Tattoo telah dikenal sejak lampau di berbagai etnis di belahan dunia. Di Indonesia sendiri, Suku Dayak merupakan salah satu suku yang telah memiliki kebudayaan seni tattoo sejak dulu. Saat ini tattoo seolah telah mengalami pergeseran makna, yaitu identik dengan perilaku kejahatan dan kriminal. Meski begitu, masih ada orang-orang yang benar-benar menyukai seni tattoo karena keindahan dan keunikannya. Dan baru-baru ini penelitian yang dilakukan di Universitas Alabama menunjukkan bahwa tattoo dapat meningkatkan sistem kekebalan tubuh.
Hal ini berkaitan dengan proses yang dilakukan ketika men-tattoo, yaitu proses yang menyakitkan ketika ujung jarum tattoo menggores kulit secara efektif mampu meningkatkan sistem kekebalan tubuh manusia. Penelitian ini bahkan telah dimuat dalam jurnal American Journal of Human Biology, dan melibatkan berbagai subyek dengan umur yang bervariasi antara 18 hingga 47 tahun.

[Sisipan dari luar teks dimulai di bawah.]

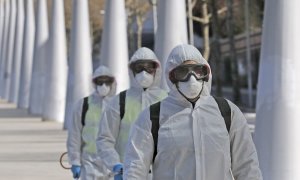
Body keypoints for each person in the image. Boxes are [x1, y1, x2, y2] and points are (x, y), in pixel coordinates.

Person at [123, 44, 263, 180]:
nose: (191, 78)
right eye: (183, 72)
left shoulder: (227, 112)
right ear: (171, 77)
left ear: (206, 73)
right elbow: (135, 168)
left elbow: (247, 166)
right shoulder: (152, 117)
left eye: (197, 71)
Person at [96, 47, 168, 180]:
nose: (144, 73)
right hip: (128, 173)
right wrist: (115, 165)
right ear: (132, 71)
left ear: (156, 70)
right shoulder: (119, 102)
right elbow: (104, 139)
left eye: (148, 68)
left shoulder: (167, 100)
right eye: (139, 68)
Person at [67, 65, 117, 180]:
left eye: (107, 81)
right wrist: (75, 160)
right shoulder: (83, 105)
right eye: (100, 82)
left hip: (113, 163)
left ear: (112, 82)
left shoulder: (118, 105)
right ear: (94, 83)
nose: (103, 85)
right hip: (89, 162)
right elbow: (75, 135)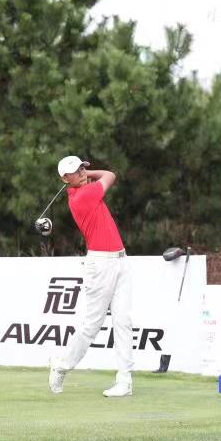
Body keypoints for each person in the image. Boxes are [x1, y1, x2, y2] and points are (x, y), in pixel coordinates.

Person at [48, 156, 134, 397]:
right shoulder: (82, 196)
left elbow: (106, 175)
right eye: (75, 171)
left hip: (120, 259)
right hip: (100, 264)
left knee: (124, 322)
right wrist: (89, 175)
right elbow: (110, 175)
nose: (82, 173)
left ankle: (125, 381)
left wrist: (85, 173)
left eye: (82, 168)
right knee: (92, 325)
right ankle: (61, 366)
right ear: (64, 179)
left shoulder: (84, 188)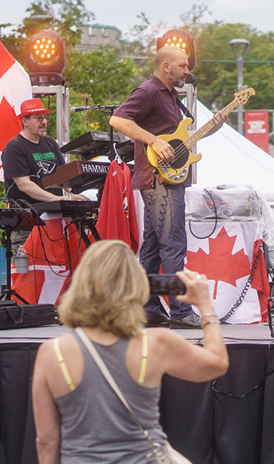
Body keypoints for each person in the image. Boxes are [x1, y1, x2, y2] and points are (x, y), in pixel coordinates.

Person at [31, 240, 229, 463]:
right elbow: (218, 362)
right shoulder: (155, 343)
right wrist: (205, 306)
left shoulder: (52, 353)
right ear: (137, 286)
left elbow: (46, 439)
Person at [110, 46, 226, 329]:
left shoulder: (172, 97)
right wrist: (154, 141)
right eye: (183, 66)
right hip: (158, 181)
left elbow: (181, 139)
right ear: (166, 67)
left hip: (167, 180)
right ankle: (180, 311)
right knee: (173, 245)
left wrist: (212, 127)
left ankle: (146, 308)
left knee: (151, 249)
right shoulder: (149, 91)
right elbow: (118, 119)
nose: (188, 71)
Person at [1, 98, 89, 262]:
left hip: (53, 220)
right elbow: (24, 185)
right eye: (38, 118)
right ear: (25, 121)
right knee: (24, 274)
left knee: (54, 270)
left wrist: (72, 195)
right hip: (25, 223)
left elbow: (63, 177)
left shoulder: (49, 142)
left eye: (45, 117)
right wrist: (56, 199)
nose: (44, 122)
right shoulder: (15, 147)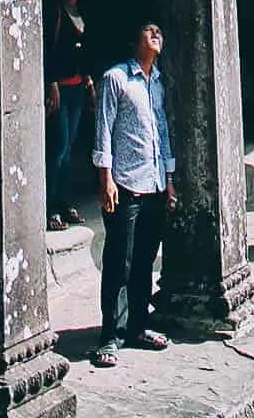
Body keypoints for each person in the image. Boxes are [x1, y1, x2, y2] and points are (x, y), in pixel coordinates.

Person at [90, 20, 177, 368]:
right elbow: (103, 129)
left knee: (144, 260)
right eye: (149, 29)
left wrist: (169, 179)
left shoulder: (157, 83)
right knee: (119, 262)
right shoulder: (116, 79)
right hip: (124, 182)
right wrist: (105, 178)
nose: (157, 34)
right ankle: (111, 335)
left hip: (153, 182)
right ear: (134, 39)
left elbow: (163, 130)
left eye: (160, 31)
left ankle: (139, 325)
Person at [44, 0, 94, 230]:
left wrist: (87, 78)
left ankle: (64, 202)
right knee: (58, 149)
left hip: (76, 85)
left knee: (69, 147)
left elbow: (82, 51)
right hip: (60, 86)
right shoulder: (56, 12)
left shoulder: (79, 12)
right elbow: (49, 49)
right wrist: (51, 82)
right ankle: (51, 206)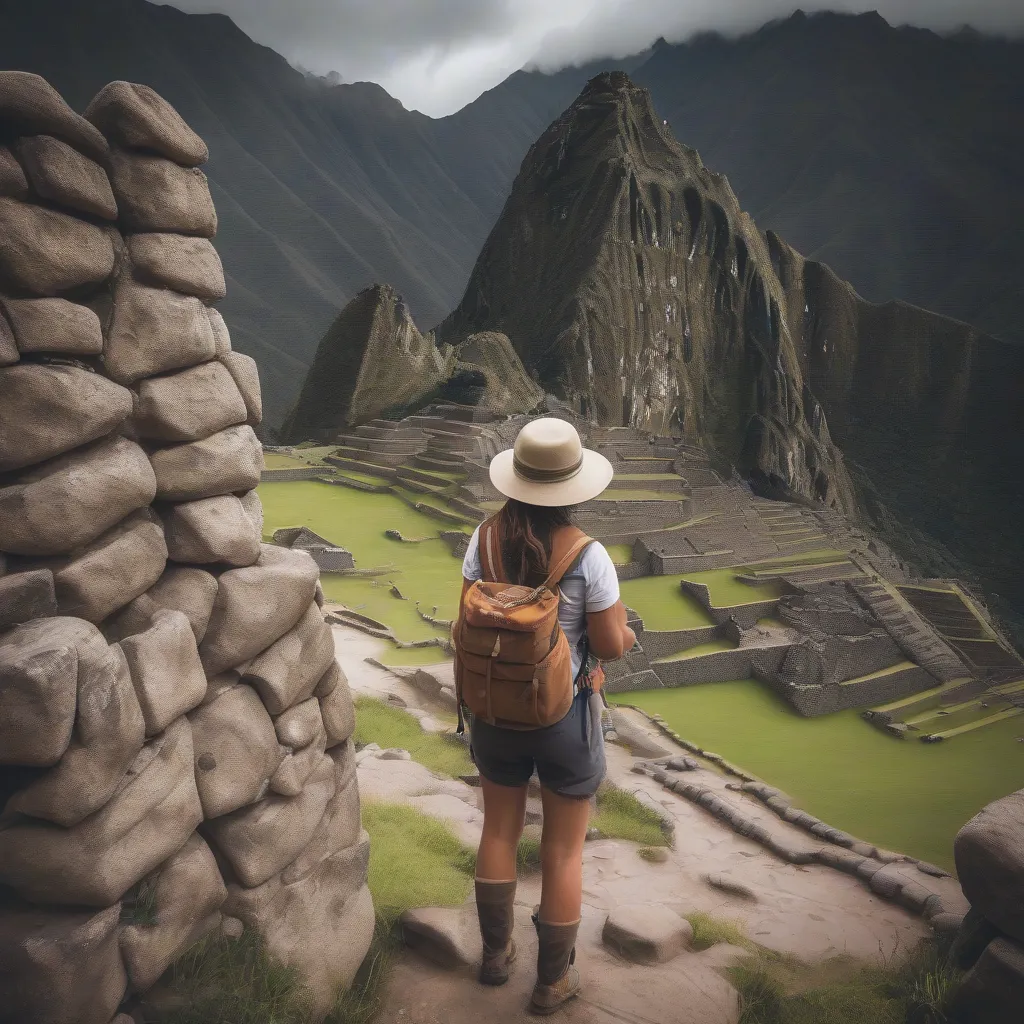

Subyek-subyek tersebut diperiksa dengan teliti dan khusus dengan menganalisa kandungan imunoglobulin A dan kadar kortisol yang ada dalam air liur mereka. Kedua zat tersebut merupakan unsur yang dapat digunakan untuk memeriksa antibodi dan tingkat stres seseorang. Penelitian tersebut menghasilkan bahwa orang yang sering ditattoo mengalami tingkat stres yang lebih sering. Ini sama saja menunjukkan bahwa jarum tattoo dapat digunakan untuk meredakan stres tersebut.
Namun meski begitu, orang yang sering ditattoo akan lebih terbiasa dengan rasa sakit yang ditimbulkan oleh tusukan jarum tattoo, sehingga bagi mereka proses tattoo tidak akan terasa terlalu menyakitkan karena tubuh mereka telah menyesuaikan. Christopher Lynn, seorang profesor antropologi mengajurkan agar seseorang dengan sistem kekebalan tubuh yang buruk tidak terlalu sering mentattoo tubuhnya.